- Given records:
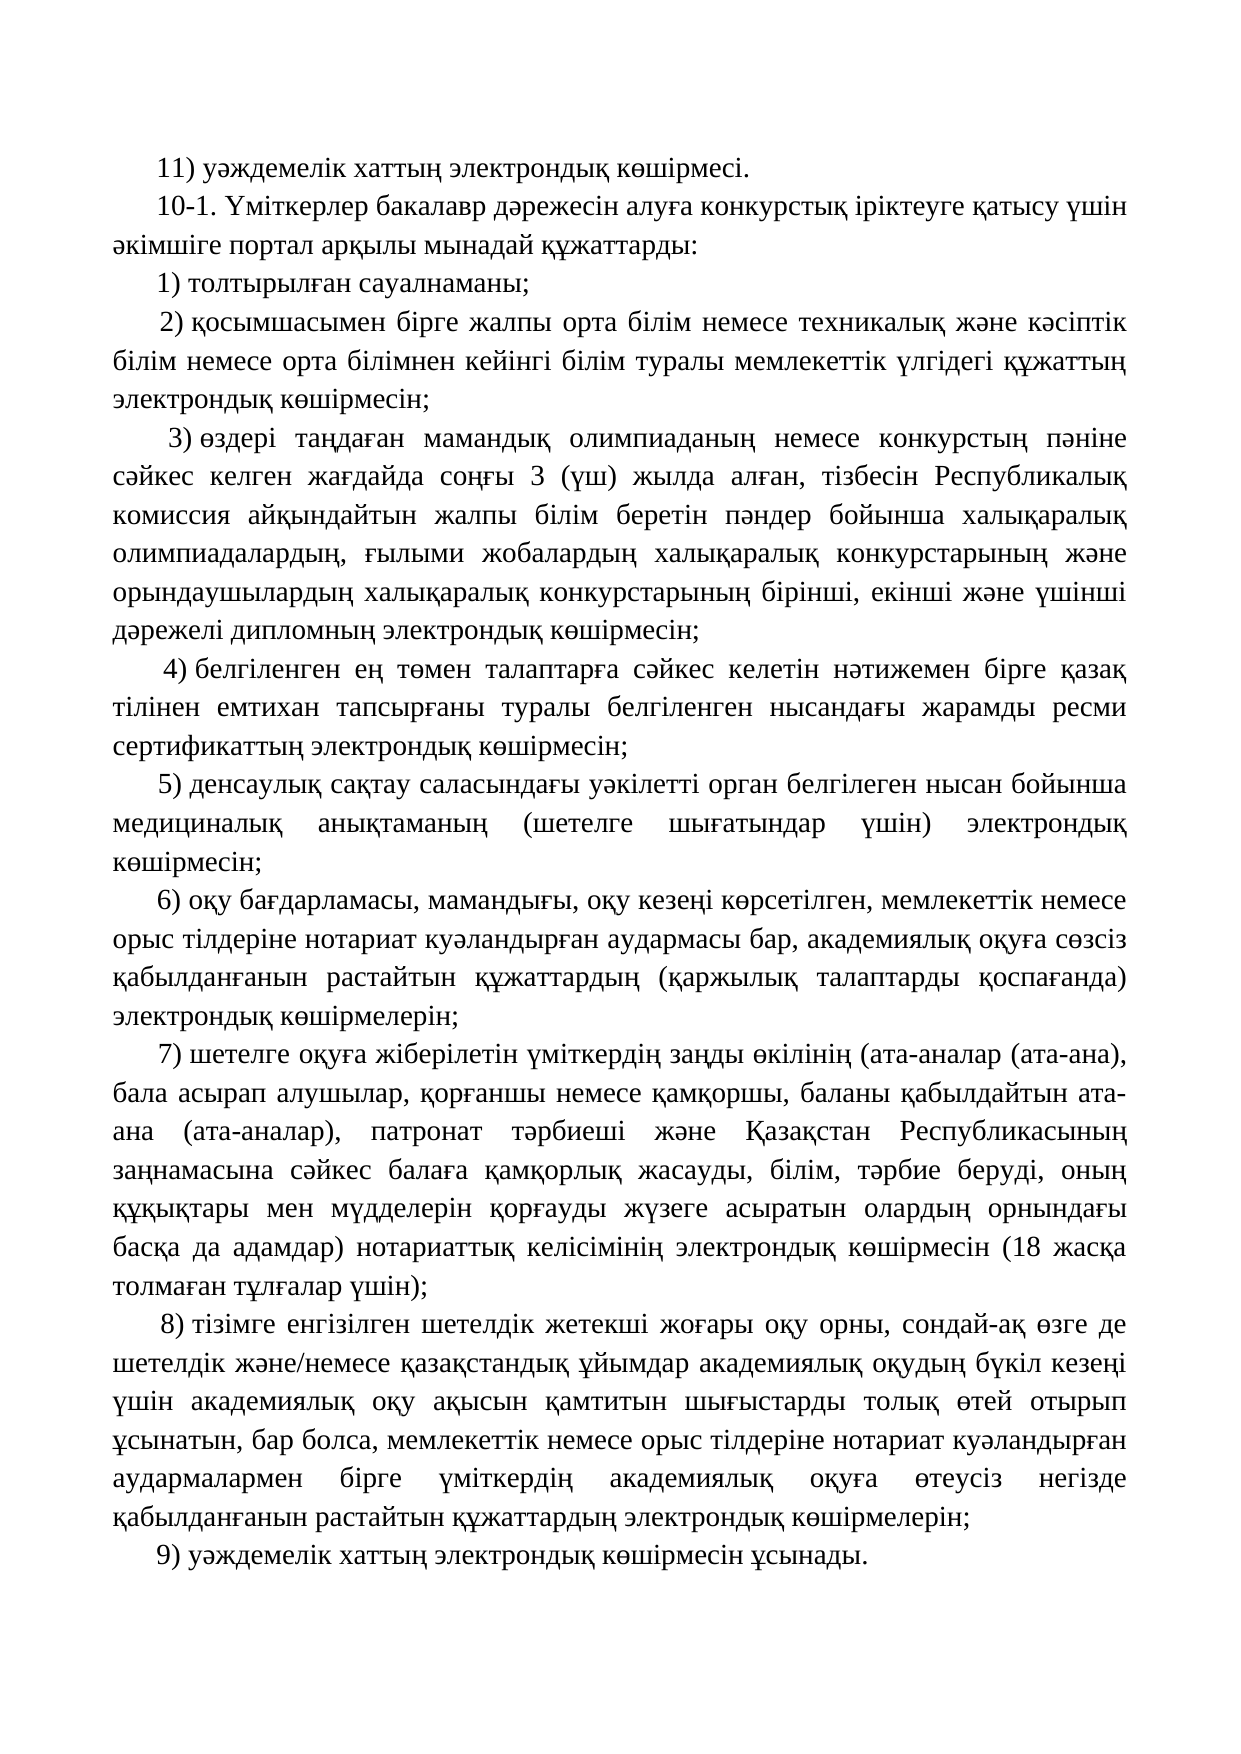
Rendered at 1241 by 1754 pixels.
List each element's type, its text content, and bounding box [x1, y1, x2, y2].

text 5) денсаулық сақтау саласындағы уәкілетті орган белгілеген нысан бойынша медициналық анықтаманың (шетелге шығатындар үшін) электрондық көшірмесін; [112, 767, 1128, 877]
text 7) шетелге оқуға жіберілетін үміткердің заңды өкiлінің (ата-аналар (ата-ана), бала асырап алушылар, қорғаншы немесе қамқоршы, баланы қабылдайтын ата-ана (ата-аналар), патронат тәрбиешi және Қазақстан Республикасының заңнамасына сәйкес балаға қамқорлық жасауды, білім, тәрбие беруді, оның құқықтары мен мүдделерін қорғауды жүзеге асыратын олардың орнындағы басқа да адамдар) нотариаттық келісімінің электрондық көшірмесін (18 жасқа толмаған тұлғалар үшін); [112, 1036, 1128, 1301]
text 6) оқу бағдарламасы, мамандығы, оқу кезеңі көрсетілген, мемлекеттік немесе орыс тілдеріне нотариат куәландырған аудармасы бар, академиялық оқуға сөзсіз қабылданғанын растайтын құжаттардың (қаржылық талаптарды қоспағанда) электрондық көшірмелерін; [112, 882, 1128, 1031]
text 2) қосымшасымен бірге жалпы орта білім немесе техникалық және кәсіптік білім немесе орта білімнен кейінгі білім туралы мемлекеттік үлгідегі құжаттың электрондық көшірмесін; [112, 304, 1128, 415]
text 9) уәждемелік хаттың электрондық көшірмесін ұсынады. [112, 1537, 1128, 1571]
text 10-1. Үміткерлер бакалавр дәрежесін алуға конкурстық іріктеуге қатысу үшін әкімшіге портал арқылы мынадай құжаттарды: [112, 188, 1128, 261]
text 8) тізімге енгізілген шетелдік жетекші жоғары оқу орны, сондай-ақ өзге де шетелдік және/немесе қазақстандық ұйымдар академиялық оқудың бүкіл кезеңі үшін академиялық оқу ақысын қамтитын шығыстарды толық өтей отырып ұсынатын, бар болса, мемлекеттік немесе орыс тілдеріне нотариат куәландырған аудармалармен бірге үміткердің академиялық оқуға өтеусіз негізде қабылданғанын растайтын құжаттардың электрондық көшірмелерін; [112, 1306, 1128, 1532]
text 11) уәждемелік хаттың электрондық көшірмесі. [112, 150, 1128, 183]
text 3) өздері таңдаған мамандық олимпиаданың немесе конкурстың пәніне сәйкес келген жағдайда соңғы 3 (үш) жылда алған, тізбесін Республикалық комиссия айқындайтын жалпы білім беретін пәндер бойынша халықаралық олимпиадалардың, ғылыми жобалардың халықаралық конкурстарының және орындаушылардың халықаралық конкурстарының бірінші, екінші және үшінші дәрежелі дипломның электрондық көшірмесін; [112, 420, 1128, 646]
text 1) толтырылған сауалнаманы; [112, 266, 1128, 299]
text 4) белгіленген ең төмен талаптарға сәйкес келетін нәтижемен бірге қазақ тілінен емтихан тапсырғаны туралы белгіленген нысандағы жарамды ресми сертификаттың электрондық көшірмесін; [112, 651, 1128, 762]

- Task item:
Go line by line through the entries above and tally those that hold the word "туралы"; give the tally alone.

- Reply to the exercise:
2